16114 - Booker T. Washington
“Don’t you forget that that man, unlike you, bears the mark of the lash on his back.” W.E.B. Du Bois
Booker T. Washington was born a slave on a small Virginia farm, in April of 1856. His life work of educating African-Americans would not have been possible without the North winning the Civil War. As part of his efforts to raise funds for black schools, Washington became the most famous black man in America between 1895 and 1915. He consulted with Presidents, received an honorary degree from Harvard and even had tea with Queen Victoria at Windsor Castle.
Washington's journey to educate others began in 1881when he was selected to start a school to educate African-Americans in Tuskegee, Alabama. As he toured the area to advertise the new school, Washington realized that the local African-Americans still lived as they had under slavery. A family of four would share one fork. Bathing even the face and hands happened outside of the home.
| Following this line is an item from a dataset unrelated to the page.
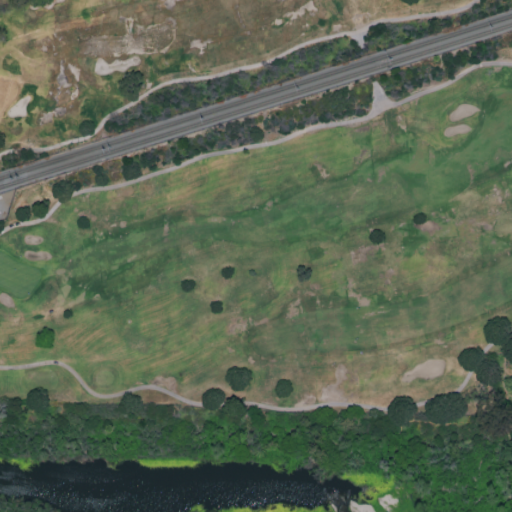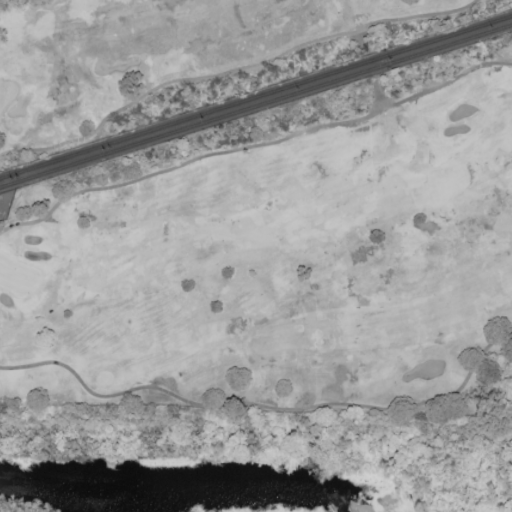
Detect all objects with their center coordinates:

It did not occur to anyone to grow food along with cotton ...
Washington determined that the school would have to teach more than "book-learning". The future Tuskegee University would give the students an all encompassing education focusing on practical skills needed in an agriculture state, as well as intellectual, moral and religious instruction.
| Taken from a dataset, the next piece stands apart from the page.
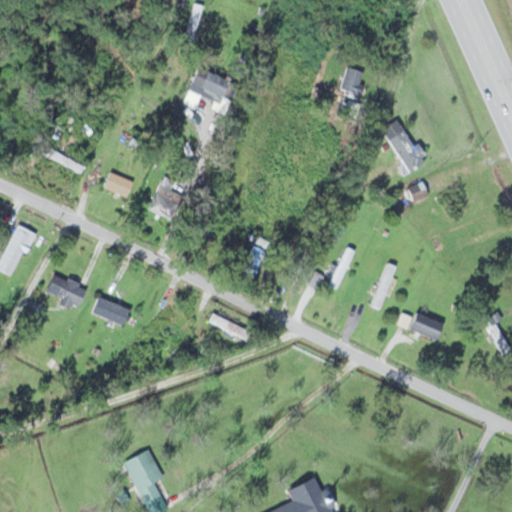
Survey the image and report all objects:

As with any University today, fund raising is a big part of a Dean's job. In his efforts to raise funds for the school, Washington would give speeches, emphasizing the importance of getting an education. He would tell stories of former slaves donating what little they had to fund the school. How after the war, "It was a whole race trying to go to school. Few were too young and none were too old to make the attempt to learn", said Washington.
Washington was also pragmatic. He kept assuring whites that his school would not challenge white supremacy or result in economic competition with whites.
"The opportunity to earn a dollar in a factory just now is worth infinitely more than to spend a dollar in an opera house," declared Washington.
Among Washington's white critics was Thomas Dixon, author of "The Clansman". He complained that Washington is teaching his students, “to be masters of men, to be independent, to own and operate their own industries,” and “in every shape and form destroy the last vestige of dependence on the white man for anything.”
In his own lifetime, Washington's political philosophy of accepting inequality for education was controversial with African-Americans. Although Washington accepted segregation, that does not mean he believed in it. In 1909, he turned down an invitation to the founding conference of the N.A.A.C.P. writing, “There is a work to be done which no one placed in my position can do.”
Whereas, Washington's political philosophy is not considered acceptable today, the Tuskegee Institute grew from classes taught in a broken-down shack to 66 buildings on 2300 acres of land under his guidance.